_ABOUT THIS EXERCISE_
Without copying any picture, return all lines below exactly.

_GIVEN RECORDS_
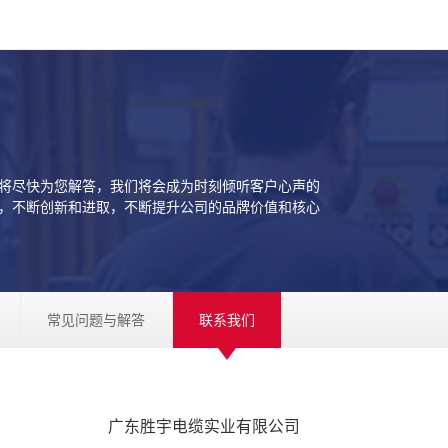
将尽快为您解答，我们将会成为时刻倾听客户心声的
，不断创新和进取，不断提升公司的品牌价值和核心
常见问题与解答
联系我们
广东胜宇电缆实业有限公司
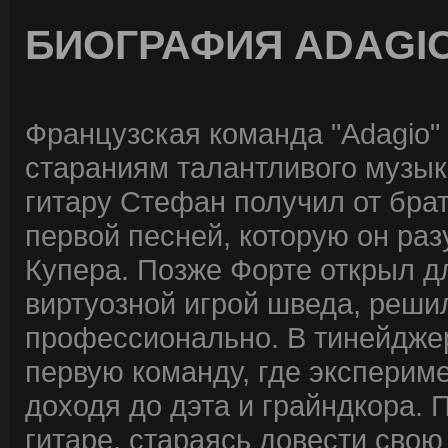
БИОГРАФИЯ ADAGI
Французская команда "Adagio"
стараниям талантливого музы
гитару Стефан получил от брата
первой песней, которую он разу
Купера. Позже Форте открыл д
виртуозной игрой шведа, реши
профессионально. В тинейдже
первую команду, где эксперим
доходя до дэта и грайндкора. 
гитаре, стараясь довести свою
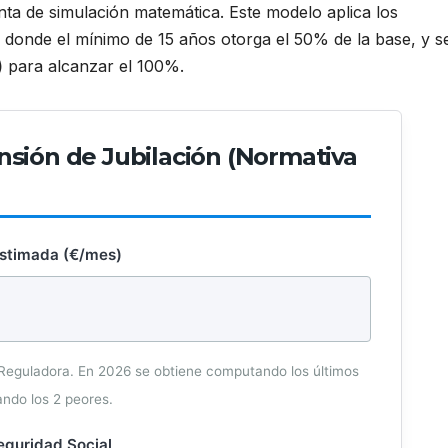
nta de simulación matemática. Este modelo aplica los
, donde el mínimo de 15 años otorga el 50% de la base, y s
)
para alcanzar el 100%.
nsión de Jubilación (Normativa
Estimada (€/mes)
 Reguladora. En 2026 se obtiene computando los últimos
ando los 2 peores.
Seguridad Social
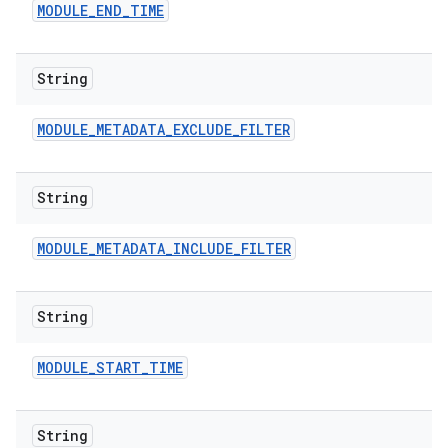
MODULE
_
END
_
TIME
String
MODULE
_
METADATA
_
EXCLUDE
_
FILTER
String
MODULE
_
METADATA
_
INCLUDE
_
FILTER
String
MODULE
_
START
_
TIME
String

_REPLY_
将尽快为您解答，我们将会成为时刻倾听客户心声的
，不断创新和进取，不断提升公司的品牌价值和核心
常见问题与解答
联系我们
广东胜宇电缆实业有限公司
БИОГРАФИЯ ADAGI
Французская команда "Adagio"
стараниям талантливого музы
гитару Стефан получил от брата
первой песней, которую он разу
Купера. Позже Форте открыл д
виртуозной игрой шведа, реши
профессионально. В тинейдже
первую команду, где эксперим
доходя до дэта и грайндкора. 
гитаре, стараясь довести свою
nta de simulación matemática. Este modelo aplica los
, donde el mínimo de 15 años otorga el 50% de la base, y s
)
para alcanzar el 100%.
nsión de Jubilación (Normativa
Estimada (€/mes)
 Reguladora. En 2026 se obtiene computando los últimos
ando los 2 peores.
Seguridad Social
MODULE
_
END
_
TIME
String
MODULE
_
METADATA
_
EXCLUDE
_
FILTER
String
MODULE
_
METADATA
_
INCLUDE
_
FILTER
String
MODULE
_
START
_
TIME
String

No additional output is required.